Kalimat bijak yang menjadi judul di atas merupakan petuah K.H. Ahmad Mustofa Bisri (Gus Mus), pengasuh Pesantren Raudlatut Thalibin, Rembang, yang merupakan sahabat dekat Gus Dur dan salah satu “murid” dari Sujiwo Tejo, dalang yang Presiden Jancuker itu. Penulis mendengar mauidhah bijak ini dari youtobe pengajian yang disampaikan Simbah Kakung di salah satu pengajiannya.
Bagi penulis, wejangan cekak aos ini sangat menampar dan menghunjam. Predikat santri tidak selayaknya hanya menjadi monopoli dan klaim gagah-gagahan orang yang pernah mengenyam pendidikan di Pesantren saja. Sesiapa saja yang berakhlak seperti santri pantas dan layak menyandang gelar santri. Karena agama sendiri adalah akhlak dan amal, bukan tampilan, prejengan, dan predikat. Sangat disayangkan dan nahas benar jika gelar santri disalahgunakan, disalahterapkan, dan hanya menjadi kedok untuk meraup keuntungan duniawi dengan melakukan tindakan negatif dan kemunkaran. Mending jangan mengaku santri daripada memalukan komunitas santri.
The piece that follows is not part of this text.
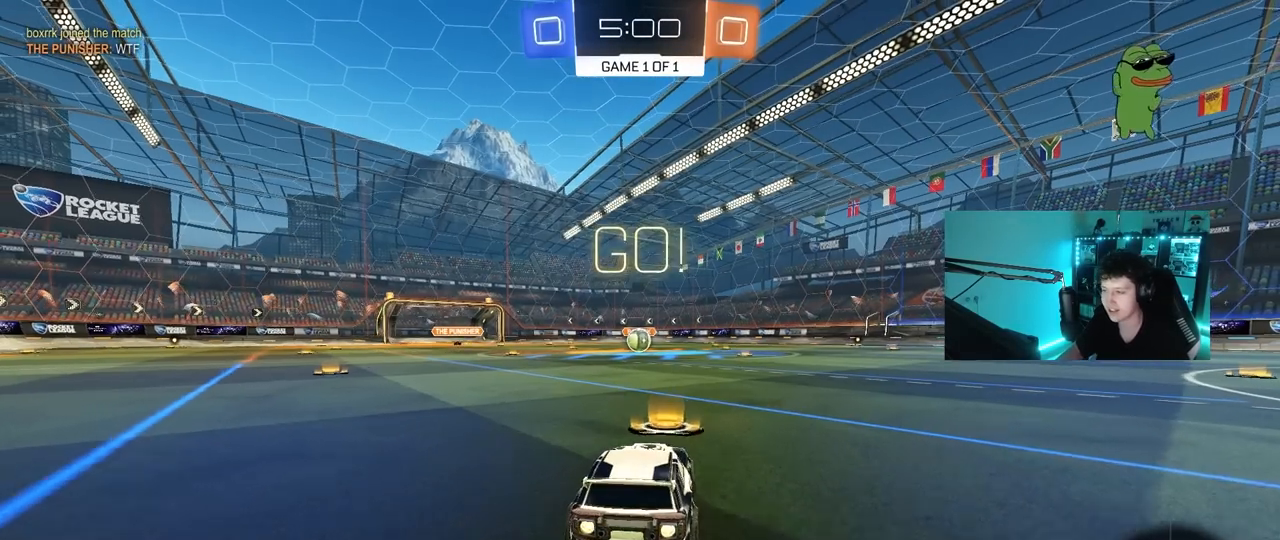
{"keys": ["a", "s", "shift"], "mouse": ["left"], "mouse_move": "still", "events": [[83, "d", "down"], [133, "mouse_right", "down"], [183, "d", "up"], [233, "a", "down"], [233, "mouse_right", "up"], [233, "shift", "down"], [283, "mouse_right", "down"], [367, "mouse_right", "up"], [367, "s", "down"], [367, "w", "up"]]}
Lalu, karakter santri itu seperti apa? Penulis, yang belum pantas disebut santri, mencoba menuliskannya sebagaimana berikut:
Pertama, penjelajah intelektual yang kritis. Karena keahlian dan penguasaan ilmu alat (nahwu) dan bahasa santri terbiasa membaca sendiri khazanah kitab-kitab klasik maupun modern. Santri adalah sosok pembelajar mandiri, otodidak, luas ilmu dan referensinya. Santri terbiasa berdiskusi, berdebat ilmiah, membaca secara mendalam, meresume, dan mengulang-ulang pelajaran (takrar). Semua aktivitas tersebut men-drill santri untuk berani mengemukakan pemikiran, membangun argumentasi, dan mempertahankan, melatih santri berpikir kritis dan analisis, melecut santri untuk menulis, dan menguatkan daya ingatnya.